Yup... lanjut... Nah kalau sudah dapat ide, simpan baik-baik, catat atau rekam. Biasanya kalau pas lagi super duper, ide nih bisa datang beruntun. Wui... seneng dong. Pastinya... Tapi, karena saking banyaknya, justru ini bisa jadi masalah. Lho kok? Iya, begitulah kira-kira yang sering saya alami. Begitu banyak ide, pikiran ini lalu menjelajah ke mana-mana. Gak fokus. Belum selesai nulis yang ini, tiba-tiba mandeg karena keingat yang itu. Ini masalah saya (jadi berasa belum pantas jadi penulis. Ya emang... lha wong nulis saja nunggu mood, dan itu si mood luama banget nongolnya. Hiks). Kalau Anda?
So... apa yang harus dilakukan jika si ide datang beruntun?. Ini dia tips yang sering saya dapatkan di berbagai training penulisan. Buat list, kemudian pilah-pilah dan eksekusi. bagaimana caranya memilah, lha wong semua bagus je?. Oke sepakat. semua ide itu bagus. Gak ada ide yang jelek, kecuali kemaksiyatan :), tapi coba deh dipertimbangkan apakah semua ide itu akan kita tulis saat ini juga? Tidak kan?. Maka buatlah prioritas. Demikian pesan mentor saya. :)
Memilih dan memilah ide bisa berdasar pada beberapa hal. Apa saja?. Ini nih ilmu yang saya peroleh di kelas penulisan Sekolah Perempuan di IIDN.
1. Mana yang lebih realistis
2. Mana yang sumbernya tersedia (literatur maksudnya)
3. Mana yang paling mungkin bisa kita kerjakan
4. Mana yang paling sesuai dengan latar kita
5. Mana yang paling kita minati
6. Mana yang sesuai dengan kondisi saat ini (up to date).
Nah itu kira-kira yang mungkin bisa jadi solusi saat kita bingung dengan membanjirnya ide yang masuk ke kepala kita :)
Selanjutnya... Tentukan satu pilihan. Eksekusi. Dan... menulislah... jangan ditunda... keburu ngilang lagi lho si idenya. Silahkan dituangkan ke dalam bentuk tulisan (genre) yang diminati. Fiksi atau non fiksi. Untuk segmen anak-anak, remaja, atau dewasa. Silahkan dipilih. Cuman... harus diingat...
- Kalau pilihannya jatuh pada non fiksi, kita harus mengembangkan fakta dan data yang otentik, bisa dipertanggungjawabkan secara keilmuan dan personal. Kita tidak boleh berimajinasi sesuka hati kita. Apalagi kalau nulis soal agama misal, cuplikan-cuplikan dalil gak boleh main-main. Copas dari literatur?

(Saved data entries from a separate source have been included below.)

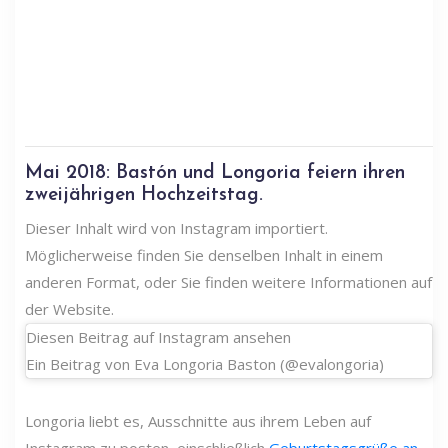
Mai 2018: Bastón und Longoria feiern ihren
zweijährigen Hochzeitstag.
Dieser Inhalt wird von Instagram importiert.
Möglicherweise finden Sie denselben Inhalt in einem
anderen Format, oder Sie finden weitere Informationen auf
der Website.
Diesen Beitrag auf Instagram ansehen
Ein Beitrag von Eva Longoria Baston (@evalongoria)
Longoria liebt es, Ausschnitte aus ihrem Leben auf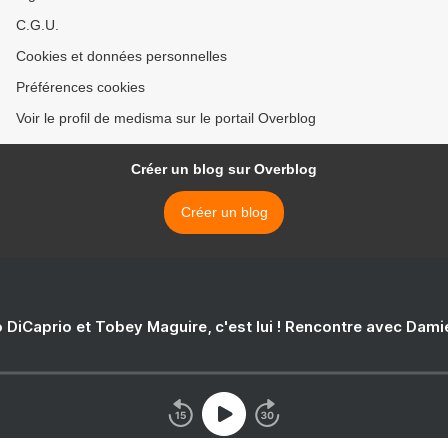
C.G.U.
Cookies et données personnelles
Préférences cookies
Voir le profil de medisma sur le portail Overblog
Créer un blog sur Overblog
Créer un blog
 DiCaprio et Tobey Maguire, c'est lui ! Rencontre avec Dam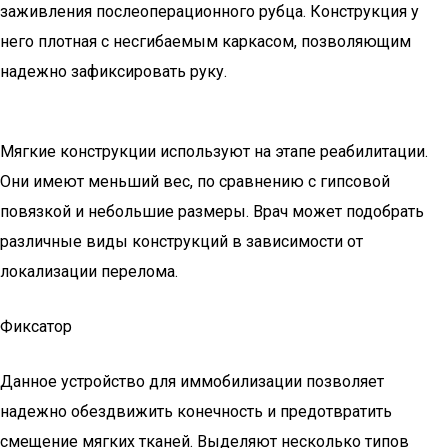
заживления послеоперационного рубца. Конструкция у
него плотная с несгибаемым каркасом, позволяющим
надежно зафиксировать руку.
Мягкие конструкции используют на этапе реабилитации.
Они имеют меньший вес, по сравнению с гипсовой
повязкой и небольшие размеры. Врач может подобрать
различные виды конструкций в зависимости от
локализации перелома.
Фиксатор
Данное устройство для иммобилизации позволяет
надежно обездвижить конечность и предотвратить
смещение мягких тканей. Выделяют несколько типов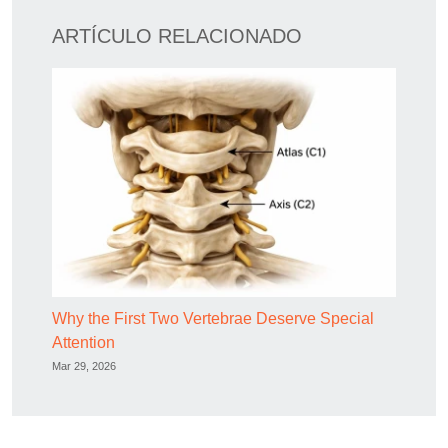
ARTÍCULO RELACIONADO
Why the First Two Vertebrae Deserve Special
Attention
Mar 29, 2026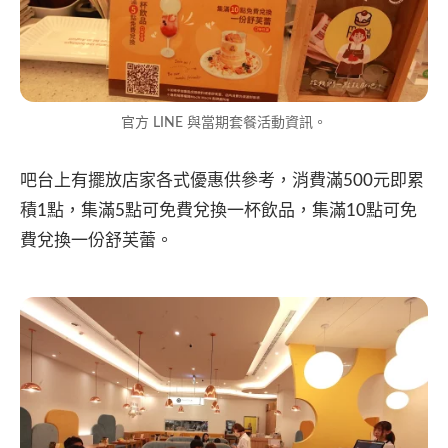
官方 LINE 與當期套餐活動資訊。
吧台上有擺放店家各式優惠供參考，消費滿500元即累
積1點，集滿5點可免費兌換一杯飲品，集滿10點可免
費兌換一份舒芙蕾。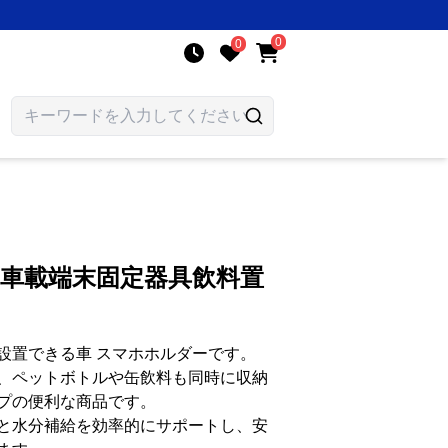
0
0
 車載端末固定器具飲料置
設置できる車 スマホホルダーです。
、ペットボトルや缶飲料も同時に収納
プの便利な商品です。
と水分補給を効率的にサポートし、安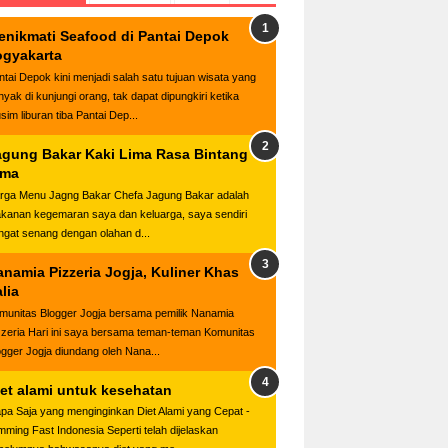
enikmati Seafood di Pantai Depok
ogyakarta
ntai Depok kini menjadi salah satu tujuan wisata yang
nyak di kunjungi orang, tak dapat dipungkiri ketika
sim liburan tiba Pantai Dep...
agung Bakar Kaki Lima Rasa Bintang
ima
rga Menu Jagng Bakar Chefa Jagung Bakar adalah
kanan kegemaran saya dan keluarga, saya sendiri
ngat senang dengan olahan d...
anamia Pizzeria Jogja, Kuliner Khas
alia
munitas Blogger Jogja bersama pemilik Nanamia
zzeria Hari ini saya bersama teman-teman Komunitas
ogger Jogja diundang oleh Nana...
iet alami untuk kesehatan
apa Saja yang menginginkan Diet Alami yang Cepat -
imming Fast Indonesia Seperti telah dijelaskan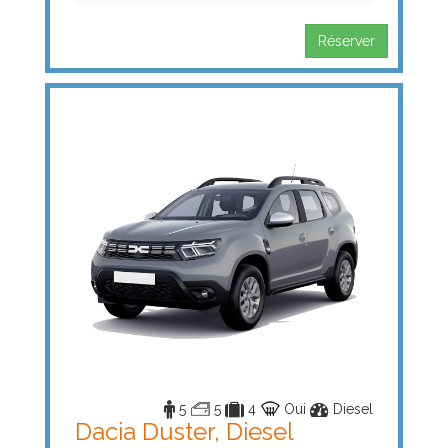
Réserver
5
5
4
Oui
Diesel
Dacia Duster, Diesel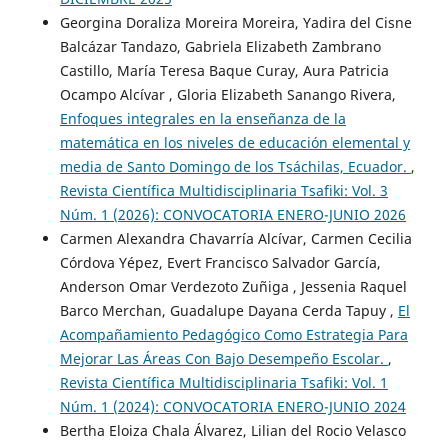
Georgina Doraliza Moreira Moreira, Yadira del Cisne
Balcázar Tandazo, Gabriela Elizabeth Zambrano
Castillo, María Teresa Baque Curay, Aura Patricia
Ocampo Alcívar , Gloria Elizabeth Sanango Rivera,
Enfoques integrales en la enseñanza de la
matemática en los niveles de educación elemental y
media de Santo Domingo de los Tsáchilas, Ecuador.
,
Revista Científica Multidisciplinaria Tsafiki: Vol. 3
Núm. 1 (2026): CONVOCATORIA ENERO-JUNIO 2026
Carmen Alexandra Chavarría Alcívar, Carmen Cecilia
Córdova Yépez, Evert Francisco Salvador García,
Anderson Omar Verdezoto Zuñiga , Jessenia Raquel
Barco Merchan, Guadalupe Dayana Cerda Tapuy ,
El
Acompañamiento Pedagógico Como Estrategia Para
Mejorar Las Áreas Con Bajo Desempeño Escolar.
,
Revista Científica Multidisciplinaria Tsafiki: Vol. 1
Núm. 1 (2024): CONVOCATORIA ENERO-JUNIO 2024
Bertha Eloiza Chala Álvarez, Lilian del Rocio Velasco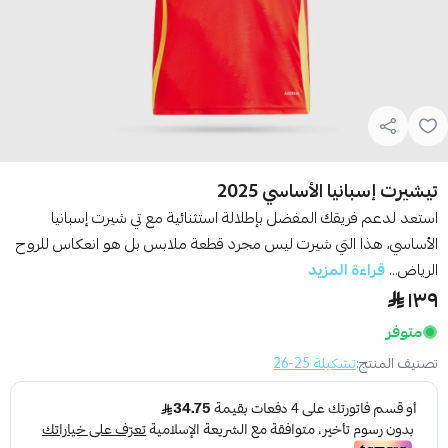
تيشيرت إسبانيا الأساسي 2025
استعد لدعم فريقك المفضل بإطلالة استثنائية مع تي شيرت إسبانيا
الأساسي، هذا التي شيرت ليس مجرد قطعة ملابس بل هو انعكاس للروح
الرياض...
قراءة المزيد
١٣٩
متوفر
تصنيف المنتج:
تشكيلة 25-26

Sah-sah saja, asal... jangan lupa cantumkan dari mana sumbernya.
- Nah... kalau pilihannya pada fiksi -entah itu cerpen, cerbung, ataukah novel-, silahkan saja mau berandai-andai tanpa perlu mengecek kebenaran kisah itu.
Syukur-syukur kalau tulisan kita bisa menginspirasi orang lain untuk berbuat kebaikan. Wah te o pe be ge te tuh. Bisa jadi lahan ibadah dakwah deh...
Sip... Tuntas sudah tanggungan melanjutkan catatan tentang ide ini. Semoga bermanfaat...
Selamat menulis...
Semangat... Semoga diterima di media, dan semoga bisa jadi satu buku ya... (yang ini menyemangati diri sendiri :) )
--- SELESAI ---
^_^
# senangnya sekolah di Sekolah Perempuan IIDN.
# dapat ilmu, dapat teman. Nambah ilmu, nambah saudara.